*What you have to do:* Turn the lines below into a JSON list of strings, one string per line, with blank lines skipped. Leave the pictures out.

Content starts

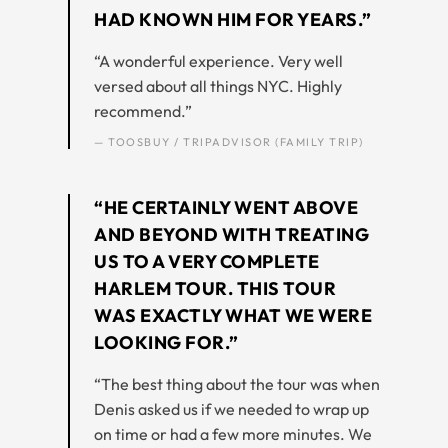
HAD KNOWN HIM FOR YEARS.”
“A wonderful experience. Very well
versed about all things NYC. Highly
recommend.”
— TOOSBUY / TRIPADVISOR (FAMILY TRIP)
“HE CERTAINLY WENT ABOVE
AND BEYOND WITH TREATING
US TO A VERY COMPLETE
HARLEM TOUR. THIS TOUR
WAS EXACTLY WHAT WE WERE
LOOKING FOR.”
“The best thing about the tour was when
Denis asked us if we needed to wrap up
on time or had a few more minutes. We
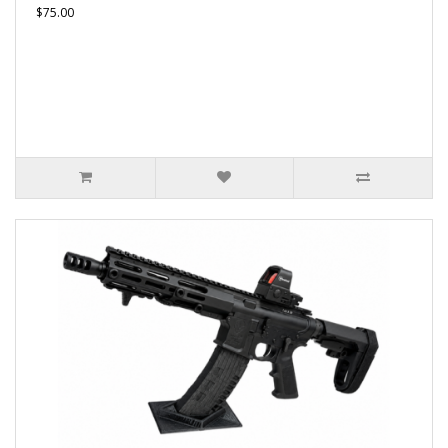
$75.00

Content ends

*Output for this task:*
[
  "HAD KNOWN HIM FOR YEARS.”",
  "“A wonderful experience. Very well",
  "versed about all things NYC. Highly",
  "recommend.”",
  "— TOOSBUY / TRIPADVISOR (FAMILY TRIP)",
  "“HE CERTAINLY WENT ABOVE",
  "AND BEYOND WITH TREATING",
  "US TO A VERY COMPLETE",
  "HARLEM TOUR. THIS TOUR",
  "WAS EXACTLY WHAT WE WERE",
  "LOOKING FOR.”",
  "“The best thing about the tour was when",
  "Denis asked us if we needed to wrap up",
  "on time or had a few more minutes. We",
  "$75.00"
]